Expand the Entity List regularly.
DHS and FLETF must accelerate the pace of entity reviews and additions. Inclusion on the list is not the end of the process. Continuous monitoring is required to detect rebranding, restructuring, or evasion.

Invest in personnel and intelligence.
Effective enforcement requires trained analysts, linguists, and legal experts. Sustained funding, access to commercial intelligence platforms, and coordination with the intelligence community are critical.

Support independent research.
External researchers play a vital role in exposing forced labor networks. Funding cuts to these efforts undermine enforcement. Research grants should support analysis of supply chain bifurcation, transshipment, and evasion tactics.

Improve international coordination.
Forced labor is a global problem. Coordination with Canada, the EU, and other partners can amplify enforcement efforts and close loopholes across markets.

Assess UFLPA’s impact.
Congress and the GAO should evaluate the effectiveness of UFLPA enforcement, including its impact on supply chains, trade flows, and labor practices.

Create a Trade and Economic Security Coordinator at the NSC.
A dedicated coordinator could align interagency priorities, resolve disputes, and ensure UFLPA enforcement supports broader national security objectives.

 

A Test of Resolve

The UFLPA reflects rare bipartisan consensus. Goods produced with forced labor should not enter U.S. supply chains.

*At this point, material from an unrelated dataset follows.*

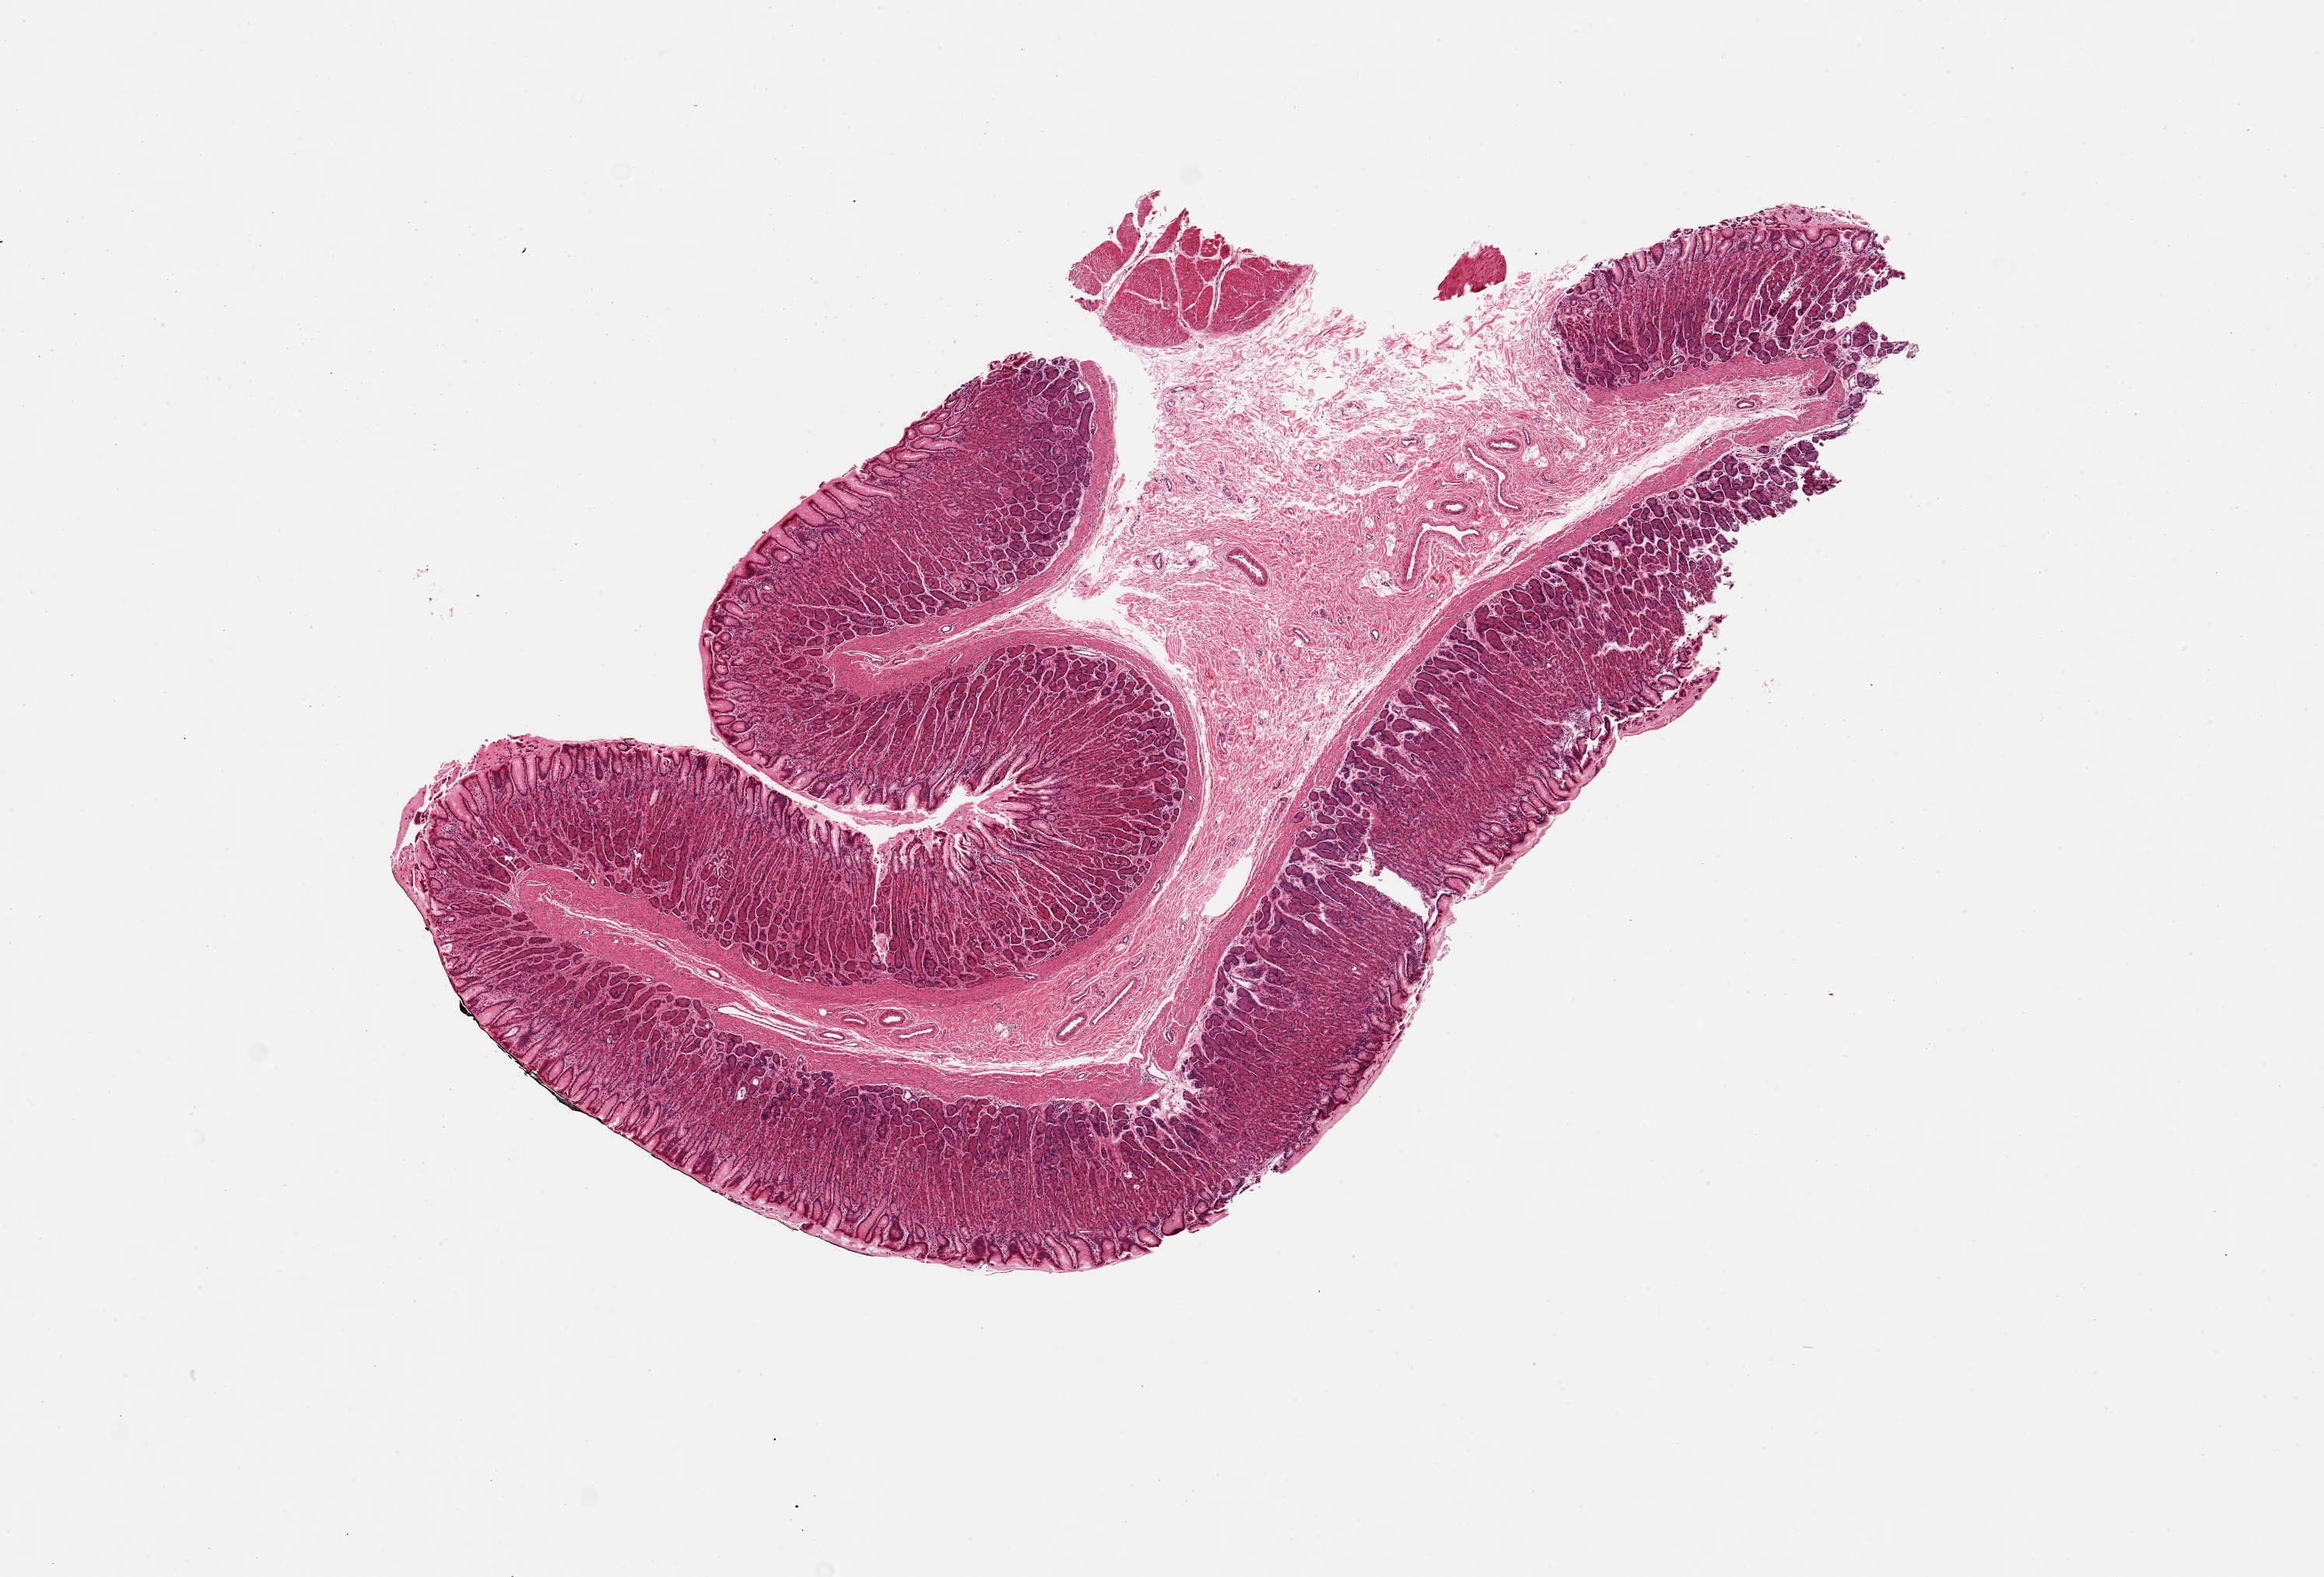
Digitized H&E-stained section — shown as a low-resolution overview of the whole scanned area (about 11.8 x 8.0 mm). PAXgene-fixed, paraffin-embedded tissue. Section of stomach (target tissue). Donor tissue sample.
Review note (as recorded): 1 piece, 7x5mm; mucoa well - preserved, up to 1mm thick.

The question now is whether that consensus will translate into sustained enforcement. A well-resourced and proactive UFLPA regime would protect American workers, weaken Beijing’s leverage, and reaffirm U.S. leadership on human rights. A timid approach would signal that moral commitments can be sidelined when enforcement becomes difficult.

The choice is clear, and the world is watching.

 

Roy Potts is head of The Potts Group, a global risk advisory firm. From 2023-2025, he served as the Director of the Entity List Office in the Department of Homeland Security's Office of Policy. He retired in 2025 after more than 30 years of service at the Department of Homeland Security, the Department of State, and the U.S. Senate. This essay reflects his personal views and not those of the U.S. government.